- Required action:
List each line of the data that holds the string "Status", please.

- Records for this task:
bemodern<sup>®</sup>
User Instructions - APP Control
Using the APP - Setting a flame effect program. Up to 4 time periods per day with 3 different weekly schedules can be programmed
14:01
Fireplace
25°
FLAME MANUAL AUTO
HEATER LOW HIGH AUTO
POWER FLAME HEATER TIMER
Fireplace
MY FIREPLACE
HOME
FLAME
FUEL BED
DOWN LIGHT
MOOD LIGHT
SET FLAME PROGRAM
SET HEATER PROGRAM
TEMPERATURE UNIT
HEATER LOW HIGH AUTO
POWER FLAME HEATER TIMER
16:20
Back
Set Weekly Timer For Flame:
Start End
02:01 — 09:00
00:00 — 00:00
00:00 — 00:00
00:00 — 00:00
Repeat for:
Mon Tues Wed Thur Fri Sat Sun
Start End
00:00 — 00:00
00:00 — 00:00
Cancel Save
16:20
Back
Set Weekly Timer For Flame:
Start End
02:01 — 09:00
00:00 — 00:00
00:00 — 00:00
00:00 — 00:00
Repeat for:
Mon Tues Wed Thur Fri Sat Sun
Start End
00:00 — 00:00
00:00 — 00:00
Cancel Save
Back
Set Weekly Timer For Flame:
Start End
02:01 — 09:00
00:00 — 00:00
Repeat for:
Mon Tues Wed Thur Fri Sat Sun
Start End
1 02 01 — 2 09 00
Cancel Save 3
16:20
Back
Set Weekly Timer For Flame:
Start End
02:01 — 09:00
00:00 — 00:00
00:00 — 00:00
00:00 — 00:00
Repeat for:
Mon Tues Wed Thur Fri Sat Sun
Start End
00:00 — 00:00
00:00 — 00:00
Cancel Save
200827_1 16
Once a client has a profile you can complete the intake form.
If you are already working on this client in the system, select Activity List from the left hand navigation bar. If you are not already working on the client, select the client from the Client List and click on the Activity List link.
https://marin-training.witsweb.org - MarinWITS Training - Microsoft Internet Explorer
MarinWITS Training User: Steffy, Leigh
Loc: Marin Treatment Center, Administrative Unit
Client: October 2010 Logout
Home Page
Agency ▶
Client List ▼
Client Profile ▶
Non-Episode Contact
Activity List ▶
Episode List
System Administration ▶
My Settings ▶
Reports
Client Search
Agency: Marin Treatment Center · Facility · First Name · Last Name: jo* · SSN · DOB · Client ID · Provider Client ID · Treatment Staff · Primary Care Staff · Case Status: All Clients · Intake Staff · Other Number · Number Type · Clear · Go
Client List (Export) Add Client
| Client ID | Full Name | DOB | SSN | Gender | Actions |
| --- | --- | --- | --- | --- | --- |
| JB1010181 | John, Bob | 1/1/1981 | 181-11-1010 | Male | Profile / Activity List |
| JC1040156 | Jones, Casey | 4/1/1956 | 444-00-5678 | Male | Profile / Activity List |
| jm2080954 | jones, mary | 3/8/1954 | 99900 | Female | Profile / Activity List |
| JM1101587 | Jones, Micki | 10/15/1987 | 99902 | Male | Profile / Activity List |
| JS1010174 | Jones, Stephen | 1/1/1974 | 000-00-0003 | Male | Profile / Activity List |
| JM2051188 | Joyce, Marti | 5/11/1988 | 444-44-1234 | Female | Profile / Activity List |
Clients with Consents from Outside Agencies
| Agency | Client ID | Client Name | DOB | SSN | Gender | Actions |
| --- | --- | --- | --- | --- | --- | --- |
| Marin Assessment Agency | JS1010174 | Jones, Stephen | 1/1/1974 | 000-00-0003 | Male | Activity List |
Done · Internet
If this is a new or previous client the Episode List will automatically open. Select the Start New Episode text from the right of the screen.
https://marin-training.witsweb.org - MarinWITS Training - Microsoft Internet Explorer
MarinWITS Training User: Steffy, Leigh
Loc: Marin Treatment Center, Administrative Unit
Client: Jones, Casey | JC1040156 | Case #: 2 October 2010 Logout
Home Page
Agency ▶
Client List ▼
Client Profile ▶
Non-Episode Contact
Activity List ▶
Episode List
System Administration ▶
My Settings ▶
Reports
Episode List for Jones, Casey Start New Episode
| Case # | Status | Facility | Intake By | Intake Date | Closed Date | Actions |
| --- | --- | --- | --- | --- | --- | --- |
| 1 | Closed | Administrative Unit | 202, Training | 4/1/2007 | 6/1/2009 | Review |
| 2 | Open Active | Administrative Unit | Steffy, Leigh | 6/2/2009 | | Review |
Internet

- Solution:
Agency: Marin Treatment Center · Facility · First Name · Last Name: jo* · SSN · DOB · Client ID · Provider Client ID · Treatment Staff · Primary Care Staff · Case Status: All Clients · Intake Staff · Other Number · Number Type · Clear · Go
| Case # | Status | Facility | Intake By | Intake Date | Closed Date | Actions |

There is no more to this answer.